Naturalism, 1900-1914
Characteristics
An offshoot of realism, naturalism claimed to give an even more realistic and unflinching depiction of contemporary life. Naturalism was characterized by a pessimistic view of humanity and human existence. Major Writers or Works
Prose: Frank Norris, Jack London, Stephen Crane, Hamlin Garland. Novels: Frank Norris’ McTeague, Theodore Dreiser’s Sister Carrie, Jack London’s The Sea-Wolf, Stephen Crane’s Maggie: a Girl of the Streets.
Modern Period, 1914-1939
Characteristics
A period in British and American literature spanning the years between WWI and WWII. Works in this period reflect the changing social, political, and cultural climate and are diverse, experimental, and nontraditional. Major Writers or Works
Poetry: Robert Frost, Carl Sandburg, Wallace Stevens, William Carlos Williams, T.S. Eliot, Edna St. Vincent Millay, e.e. cummings, H.D. Novels: Edith Wharton, Willa Cather, Sherwood Anderson, John Dos Passos, F. Scott Fitzgerald, William Faulkner, Sinclair Lewis, John Steinbeck, Ernest Hemingway. Drama: Eugene O’Neill’s The Emperor Jones, Susan Glaspell’s, Trifles, Clifford Odets.
Harlem Renaissance, 1920s and 1930s
Characteristics
The Harlem Renaissance was the first major burgeoning of visual, literary, and performing arts by African Americans concerned with African-American life, art, culture, and politics. The influence of the Harlem Renaissance remained strong for the remainder of the 20th century.

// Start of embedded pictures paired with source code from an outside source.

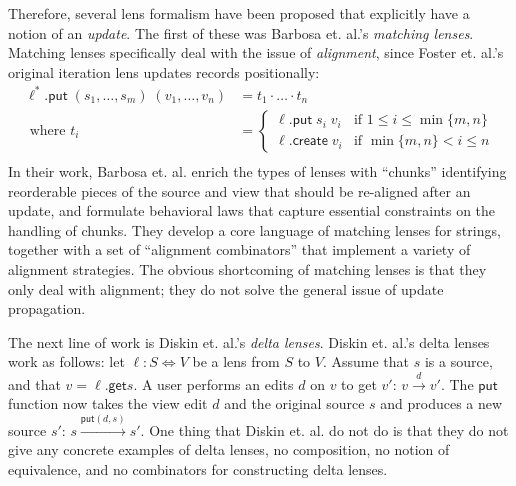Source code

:\documentclass[acmsmall,review,anonymous]{acmart}\settopmatter{printfolios=true,printccs=false,printacmref=false}
\theoremstyle{definition}
\newcommand{\kw}[1]{\ensuremath{\mathsf{#1}}\xspace}
\newcommand{\get}{\ensuremath{\kw{get}}\xspace}
\newcommand{\pput}{\ensuremath{\kw{put}}\xspace}
\newcommand{\create}{\ensuremath{\kw{create}}\xspace}
\begin{document}
Therefore, several lens formalism have been proposed that explicitly have a
notion of an {\em update}. The first of these was Barbosa et. al.'s {\em
matching lenses}\cite{barbosa2010matching}. Matching lenses specifically deal
with the issue of {\em alignment}, since Foster et. al.'s original iteration
lens updates records positionally:
\begin{align*}
\ell^* .\pput \; (s_1, \ldots, s_m) \; (v_1, \ldots, v_n) &= t_1 \cdot
\ldots \cdot t_n\\
\text{ where } t_i &= \begin{cases}
\ell.\pput \; s_i \; v_i & \text{if } 1 \leq i \leq \min\{m, n\}\\
\ell.\create \; v_i & \text{if } \min\{m, n\} < i \leq n
\end{cases}\\
\end{align*}
In their work, Barbosa et. al. enrich the types of lenses with ``chunks''
identifying reorderable pieces of the source and view that should be re-aligned
after an update, and formulate behavioral laws that capture essential
constraints on the handling of chunks. They develop a core language
of matching lenses for strings, together with a set of ``alignment
combinators'' that implement a variety of alignment strategies. The obvious
shortcoming of matching lenses is that they only deal with alignment; they do
not solve the general issue of update propagation.

The next line of work is Diskin et. al.'s {\em delta
lenses}\cite{diskin2011asymmetric,diskin2011state}. Diskin et. al.'s delta
lenses work as follows: let $\ell : S \Leftrightarrow V$ be a lens from
$S$ to $V$. Assume that $s$ is a source, and that $v = \ell.\get s$. A user
performs an edits $d$ on $v$ to get $v'$: $v \xrightarrow{d} v'$. The \pput
function now takes the view edit $d$ and the original source $s$ and produces a
new source $s'$: $s \xrightarrow{\pput(d, s)} s'$. One thing that Diskin et. al.
do not do is that they do not give any concrete examples of delta lenses,
no composition, no notion of equivalence, and no combinators for constructing
delta lenses.
\end{document}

Major Writers or Works
Poetry: Langston Hughes, Countee Cullen, James Weldon Johnson, Claude McKay. Prose: W.E.B DuBois, Jean Toomer.

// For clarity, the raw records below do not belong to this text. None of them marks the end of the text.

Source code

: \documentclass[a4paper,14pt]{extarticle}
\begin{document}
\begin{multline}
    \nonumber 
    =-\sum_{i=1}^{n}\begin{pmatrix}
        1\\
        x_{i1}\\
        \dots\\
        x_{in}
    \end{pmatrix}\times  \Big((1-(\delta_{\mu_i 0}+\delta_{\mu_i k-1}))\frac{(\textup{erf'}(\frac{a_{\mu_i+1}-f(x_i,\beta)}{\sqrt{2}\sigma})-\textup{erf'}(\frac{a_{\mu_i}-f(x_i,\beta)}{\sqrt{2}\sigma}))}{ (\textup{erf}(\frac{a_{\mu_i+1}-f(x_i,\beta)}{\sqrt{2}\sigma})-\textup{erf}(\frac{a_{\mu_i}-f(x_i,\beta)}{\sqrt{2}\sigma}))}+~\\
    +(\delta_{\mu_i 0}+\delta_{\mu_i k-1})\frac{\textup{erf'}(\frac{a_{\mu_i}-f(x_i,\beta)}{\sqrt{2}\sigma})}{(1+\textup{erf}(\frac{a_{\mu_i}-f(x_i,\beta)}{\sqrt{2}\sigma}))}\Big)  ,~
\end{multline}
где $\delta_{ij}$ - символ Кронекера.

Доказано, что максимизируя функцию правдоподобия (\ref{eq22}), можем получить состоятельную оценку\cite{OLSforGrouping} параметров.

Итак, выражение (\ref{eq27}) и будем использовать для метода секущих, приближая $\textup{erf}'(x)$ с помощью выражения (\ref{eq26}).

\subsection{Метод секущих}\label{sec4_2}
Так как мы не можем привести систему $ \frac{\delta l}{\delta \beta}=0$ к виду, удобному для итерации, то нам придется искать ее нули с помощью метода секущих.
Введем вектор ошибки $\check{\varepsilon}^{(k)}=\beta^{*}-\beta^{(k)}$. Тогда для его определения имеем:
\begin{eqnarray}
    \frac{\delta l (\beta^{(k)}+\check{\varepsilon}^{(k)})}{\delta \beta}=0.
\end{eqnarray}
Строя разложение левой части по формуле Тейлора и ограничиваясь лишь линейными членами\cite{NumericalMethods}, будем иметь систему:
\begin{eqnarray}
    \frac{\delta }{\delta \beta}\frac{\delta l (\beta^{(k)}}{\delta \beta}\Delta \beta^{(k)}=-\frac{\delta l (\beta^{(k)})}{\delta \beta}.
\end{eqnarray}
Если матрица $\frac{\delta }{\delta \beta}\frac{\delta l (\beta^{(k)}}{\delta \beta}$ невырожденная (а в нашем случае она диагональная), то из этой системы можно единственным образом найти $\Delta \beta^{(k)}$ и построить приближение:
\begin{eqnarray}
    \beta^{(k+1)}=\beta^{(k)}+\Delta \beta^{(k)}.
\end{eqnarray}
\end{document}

Novels: Zora Neale Hurston, Nella Larsen, Passing, Jessie Redmon Fauset, James Weldon Johnson, Claude McKay. Drama: Randolph Edmonds, Langston Hughes.
Lost Generation, 1920s
Characteristics
After WWI, a group of American writers grew increasingly disillusioned by, and resistant to, what they saw as hypocrisy in dominant American ideology and culture. Many of these writers left America in search of a more artistic life in London or Paris. Major Writers or Works
Poetry: Ezra Pound, T.S. Eliot.
Prose: Gertrude Stein, T.S. Eliot.
Novels: F. Scott Fitzgerald, Ernest Hemingway’s The Sun Also Rises.
Beat Writers, 1950s
Characteristics
Beat Writers’ writing was generally anti-traditional, anti-establishment, and anti-intellectual. Major Writers or Works
Poetry: Allen Ginsberg’s Howl, Lawrence Ferlinghetti.
Prose: Gertrude Stein, T.S. Eliot.
Novels: William Burroughs, Jack Kerouac’s On the Road.

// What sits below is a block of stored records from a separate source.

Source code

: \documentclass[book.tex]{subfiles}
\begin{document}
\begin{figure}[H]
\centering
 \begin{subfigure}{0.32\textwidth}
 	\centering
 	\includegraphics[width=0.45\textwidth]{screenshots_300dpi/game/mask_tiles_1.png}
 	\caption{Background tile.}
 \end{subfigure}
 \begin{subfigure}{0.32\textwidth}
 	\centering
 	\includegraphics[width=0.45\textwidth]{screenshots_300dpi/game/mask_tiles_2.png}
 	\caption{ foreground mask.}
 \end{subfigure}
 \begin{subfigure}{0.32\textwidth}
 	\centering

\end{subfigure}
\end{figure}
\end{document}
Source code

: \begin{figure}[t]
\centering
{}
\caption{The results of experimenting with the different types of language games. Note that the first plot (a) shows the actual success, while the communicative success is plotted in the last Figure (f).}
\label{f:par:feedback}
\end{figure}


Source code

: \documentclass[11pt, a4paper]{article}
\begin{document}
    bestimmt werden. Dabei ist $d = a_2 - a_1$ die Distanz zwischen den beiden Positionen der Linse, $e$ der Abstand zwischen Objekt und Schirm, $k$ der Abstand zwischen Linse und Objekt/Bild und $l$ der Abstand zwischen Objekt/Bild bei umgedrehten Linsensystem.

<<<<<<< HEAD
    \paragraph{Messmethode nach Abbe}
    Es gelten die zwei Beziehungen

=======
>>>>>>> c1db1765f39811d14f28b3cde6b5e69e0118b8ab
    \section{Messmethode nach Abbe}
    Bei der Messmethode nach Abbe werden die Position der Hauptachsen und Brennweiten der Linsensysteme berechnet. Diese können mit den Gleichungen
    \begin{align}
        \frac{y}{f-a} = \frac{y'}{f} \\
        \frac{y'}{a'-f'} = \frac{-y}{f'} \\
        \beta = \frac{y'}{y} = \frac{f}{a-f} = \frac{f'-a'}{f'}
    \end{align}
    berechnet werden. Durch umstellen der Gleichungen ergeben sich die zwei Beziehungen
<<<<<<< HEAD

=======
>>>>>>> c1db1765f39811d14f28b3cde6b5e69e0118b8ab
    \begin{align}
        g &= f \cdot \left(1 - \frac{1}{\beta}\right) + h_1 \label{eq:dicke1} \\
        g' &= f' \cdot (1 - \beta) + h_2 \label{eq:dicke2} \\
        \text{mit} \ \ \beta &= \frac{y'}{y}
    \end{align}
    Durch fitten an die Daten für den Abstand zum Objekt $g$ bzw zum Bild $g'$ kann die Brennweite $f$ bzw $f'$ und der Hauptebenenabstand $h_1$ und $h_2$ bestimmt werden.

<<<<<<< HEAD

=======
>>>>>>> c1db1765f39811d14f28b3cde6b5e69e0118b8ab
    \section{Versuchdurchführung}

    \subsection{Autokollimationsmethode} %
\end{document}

Postmodern or Contemporary, 1940-present
Characteristics
In British and American literature, the postmodern period refers to literature written after WWII. The postmodern period reflects anxieties concerning, and reactions to life in the 20th century. Postmodern works are often highly experimental and anti-conventional. Major Writers or Works
Poetry: Sylvia Plath, Marianne Moore, Robert Penn Warren, Anne Sexton, Gwendolyn Brooks, Adrienne Rich, Philip Larkin. Prose: Eudora Welty, Raymond Carver, John Cheever, Alice Walker. Novels: Saul Bellow, Ralph Ellison, John Updike, Kurt Vonnegut, Jr., Richard Wright, Thomas Pynchon, E.L Doctorow, James Baldwin, Toni Morrison. Drama: Edward Albee, Arthur Miller, Tennessee Williams, Lorraine Hansberry, August Wilson, David Mamet.